======== RAW DATA ========

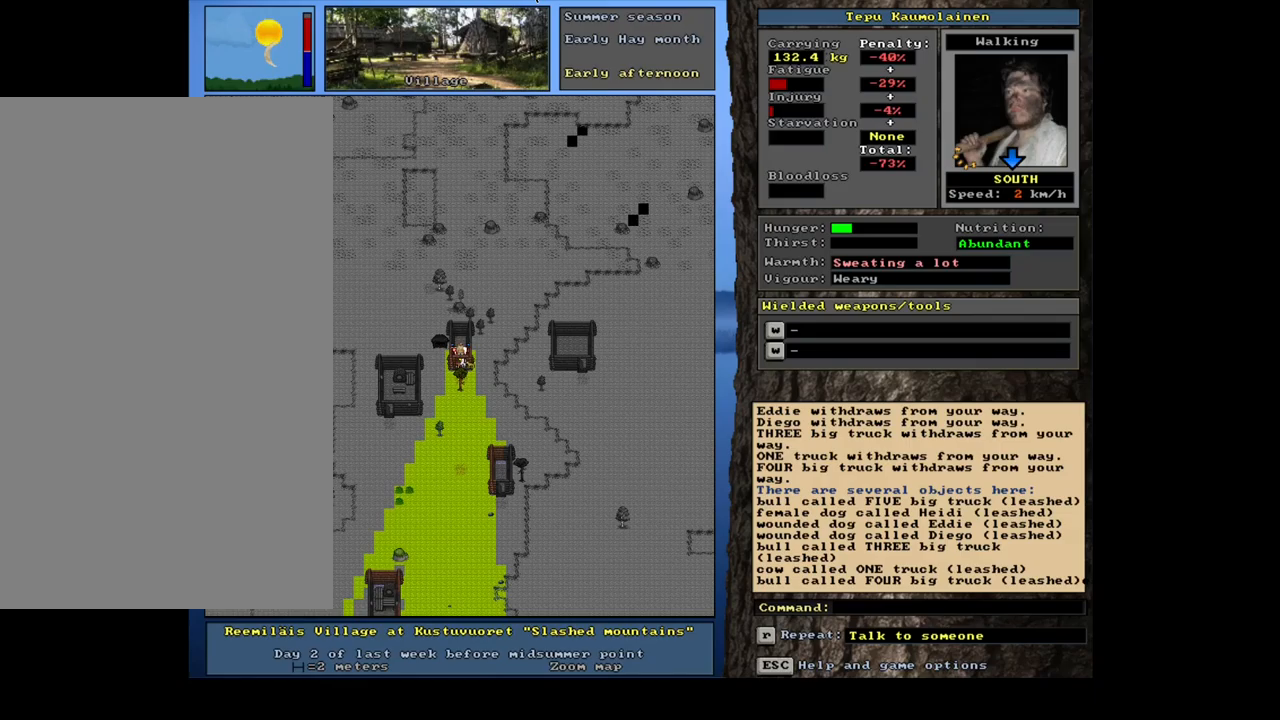
{"keys": [], "mouse": [], "events": [[33, "d", "down"], [133, "d", "up"], [167, "tab", "down"], [250, "tab", "up"], [333, "u", "down"], [400, "u", "up"]]}
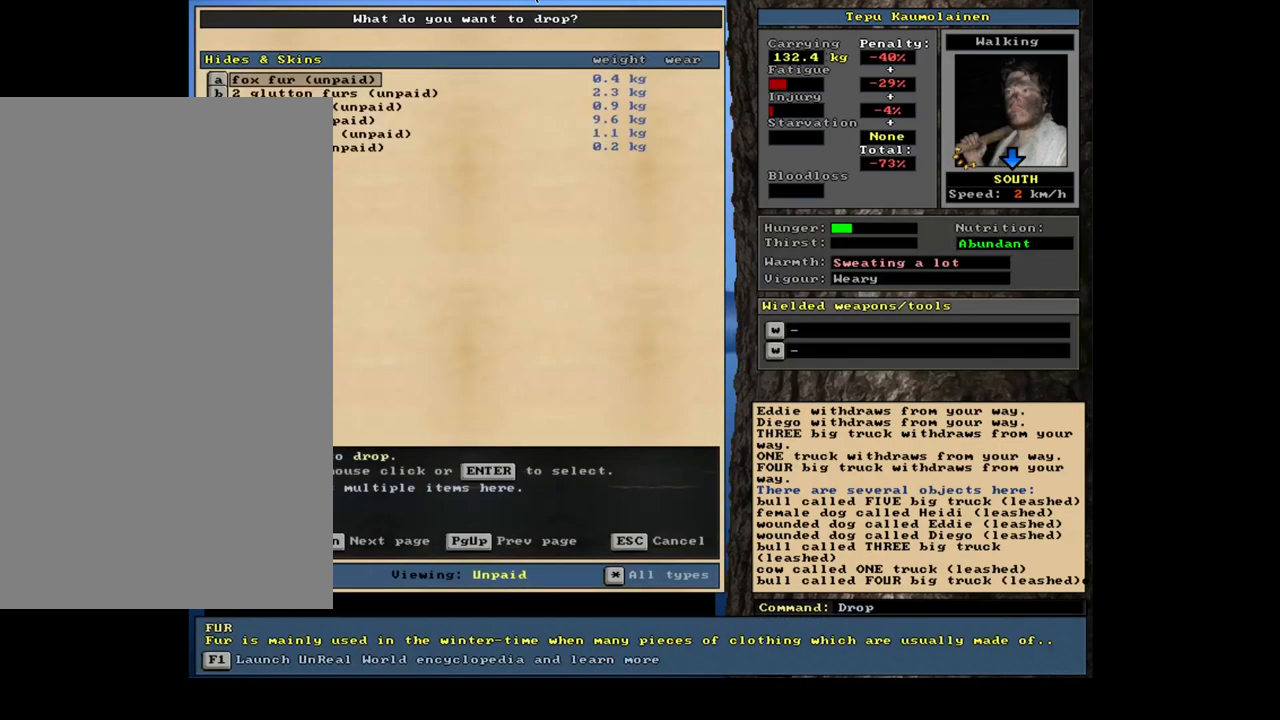
{"keys": ["space"], "mouse": [], "events": [[50, "shift_l", "down"], [183, "equals", "down"], [283, "equals", "up"], [300, "shift_l", "up"], [450, "space", "down"]]}
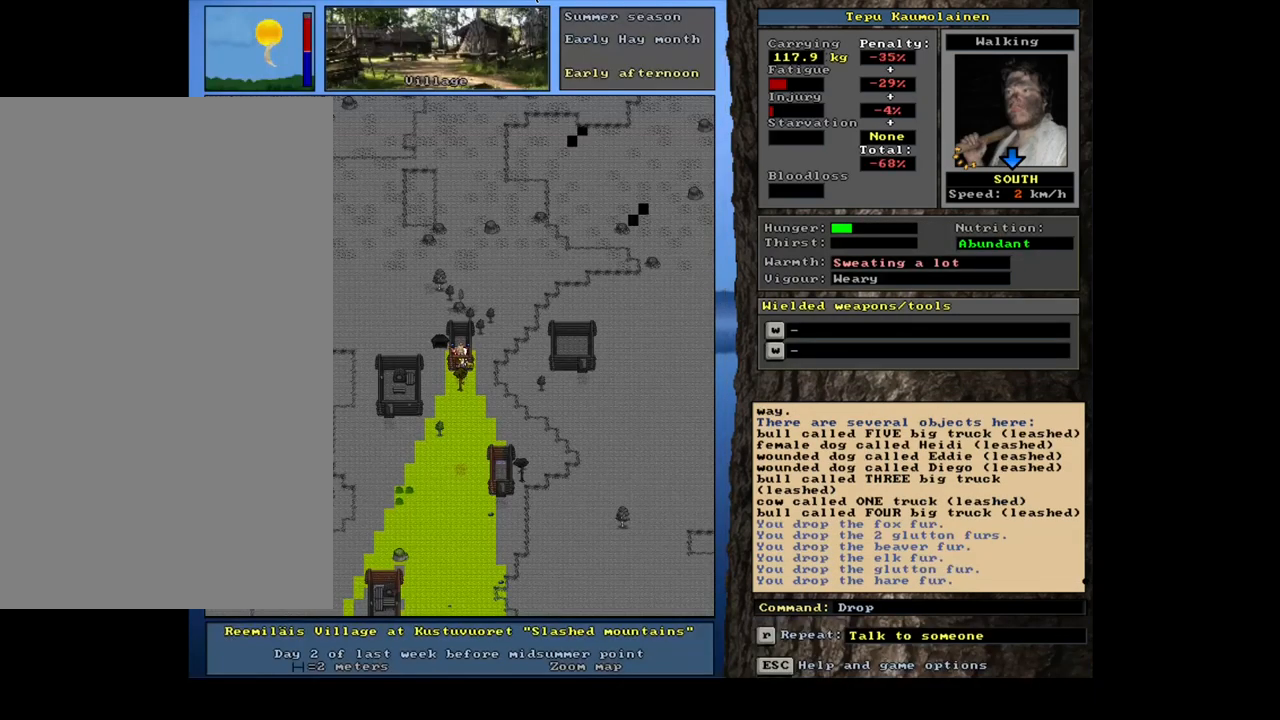
{"keys": [], "mouse": [], "events": [[17, "space", "up"], [133, "space", "down"], [217, "space", "up"], [267, "space", "down"], [367, "space", "up"]]}
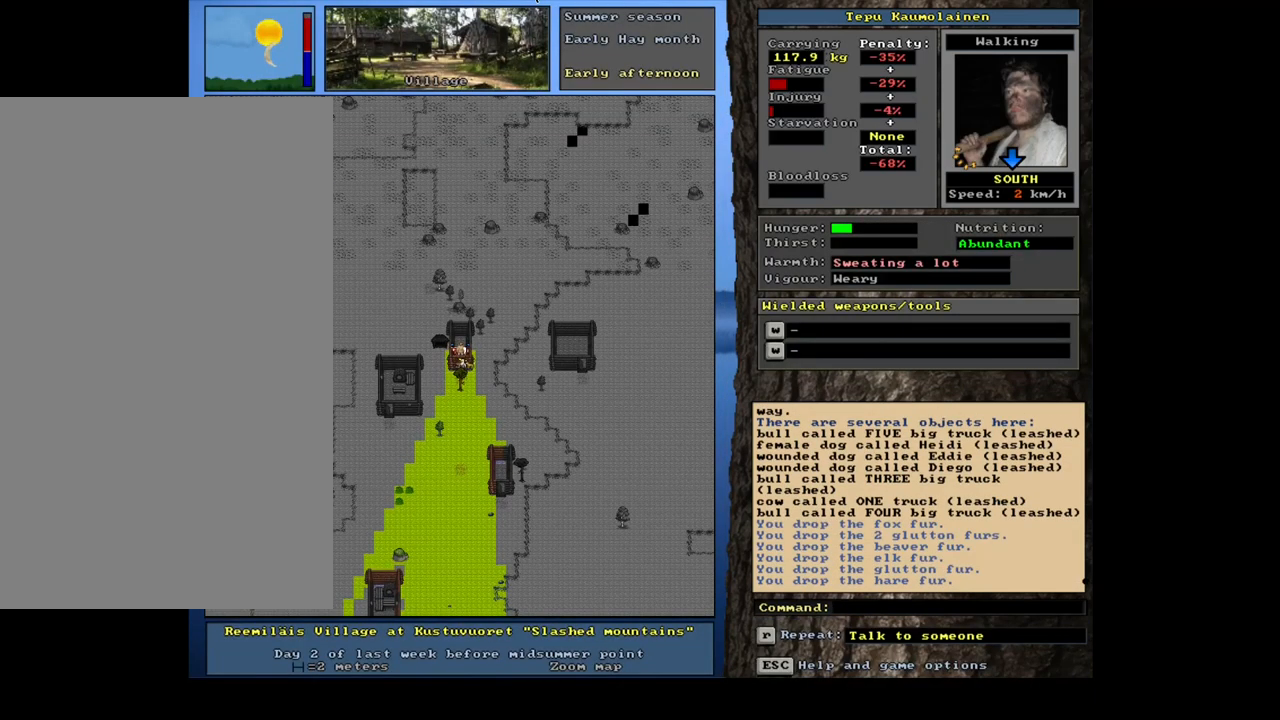
{"keys": [], "mouse": [], "events": [[33, "ctrl_l", "down"], [83, "up", "down"], [150, "up", "up"], [200, "up", "down"], [300, "ctrl_l", "up"], [300, "up", "up"]]}
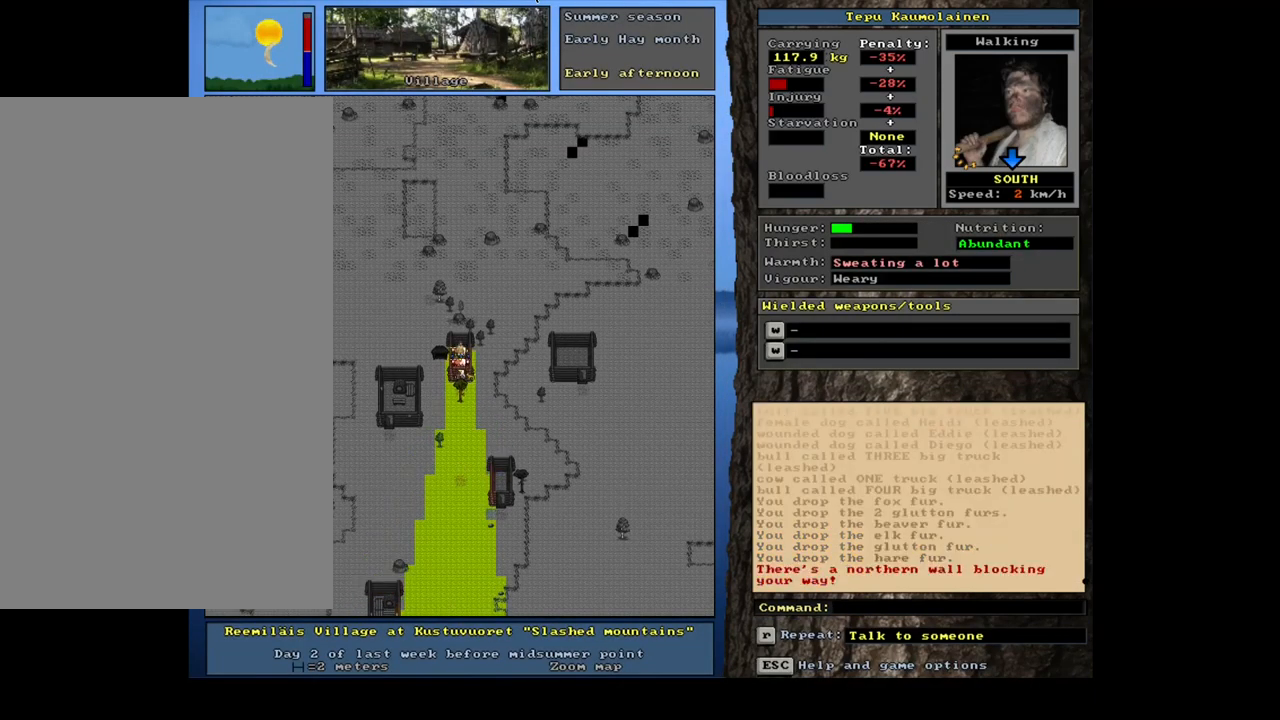
{"keys": [], "mouse": [], "events": [[17, "g", "down"], [133, "g", "up"], [233, "shift_l", "down"], [300, "equals", "down"], [400, "equals", "up"], [400, "shift_l", "up"]]}
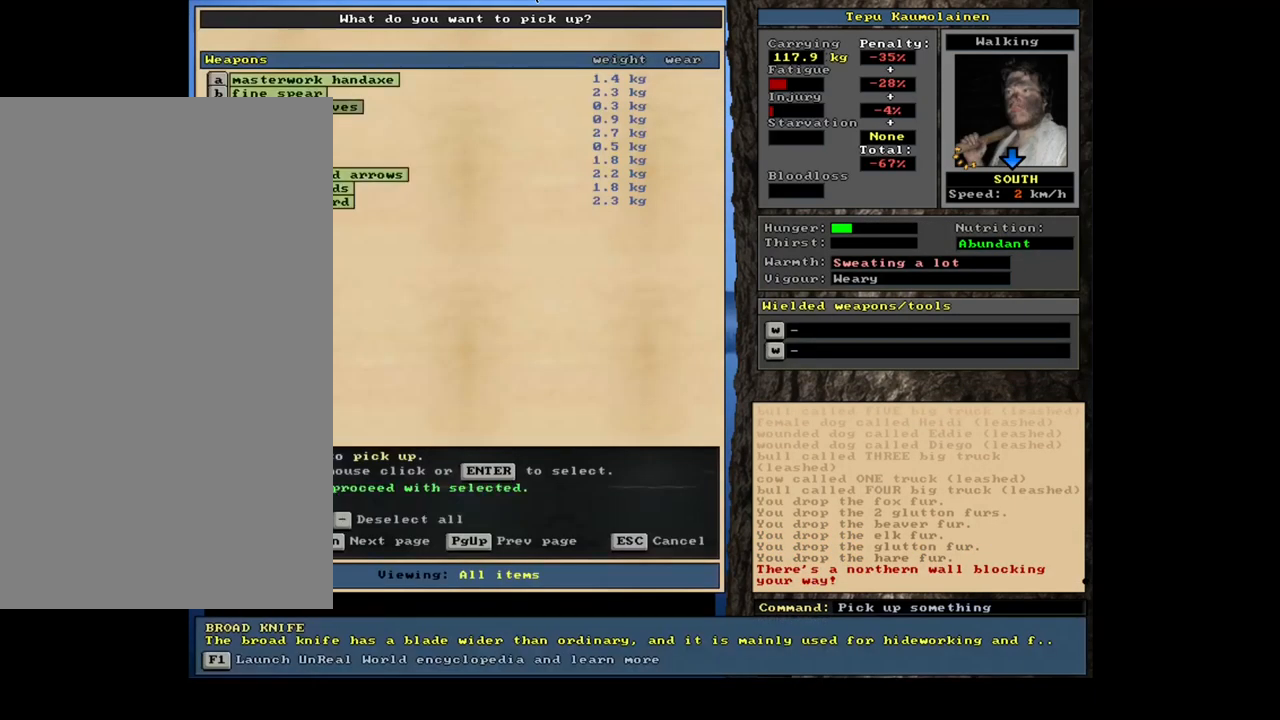
{"keys": [], "mouse": [], "events": [[50, "space", "down"], [117, "space", "up"], [217, "space", "down"], [283, "space", "up"], [350, "space", "down"], [433, "space", "up"]]}
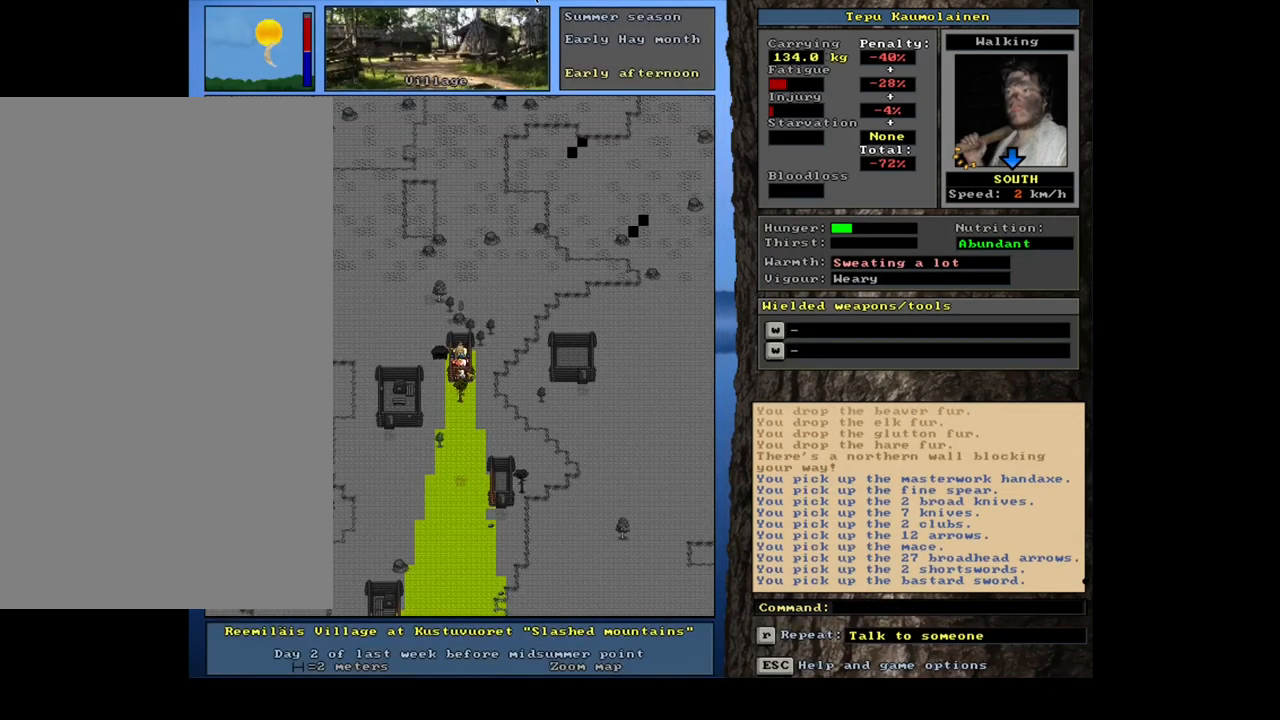
{"keys": ["ctrl_l", "num2"], "mouse": [], "events": [[133, "ctrl_l", "down"], [200, "num2", "down"], [317, "num2", "up"], [400, "num2", "down"]]}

========

[TASK BRIEF]
Would you retype every record above exactly, leaving out the pictures?

[WORKED SOLUTION]
{"keys": [], "mouse": [], "events": [[33, "d", "down"], [133, "d", "up"], [167, "tab", "down"], [250, "tab", "up"], [333, "u", "down"], [400, "u", "up"]]}
{"keys": ["space"], "mouse": [], "events": [[50, "shift_l", "down"], [183, "equals", "down"], [283, "equals", "up"], [300, "shift_l", "up"], [450, "space", "down"]]}
{"keys": [], "mouse": [], "events": [[17, "space", "up"], [133, "space", "down"], [217, "space", "up"], [267, "space", "down"], [367, "space", "up"]]}
{"keys": [], "mouse": [], "events": [[33, "ctrl_l", "down"], [83, "up", "down"], [150, "up", "up"], [200, "up", "down"], [300, "ctrl_l", "up"], [300, "up", "up"]]}
{"keys": [], "mouse": [], "events": [[17, "g", "down"], [133, "g", "up"], [233, "shift_l", "down"], [300, "equals", "down"], [400, "equals", "up"], [400, "shift_l", "up"]]}
{"keys": [], "mouse": [], "events": [[50, "space", "down"], [117, "space", "up"], [217, "space", "down"], [283, "space", "up"], [350, "space", "down"], [433, "space", "up"]]}
{"keys": ["ctrl_l", "num2"], "mouse": [], "events": [[133, "ctrl_l", "down"], [200, "num2", "down"], [317, "num2", "up"], [400, "num2", "down"]]}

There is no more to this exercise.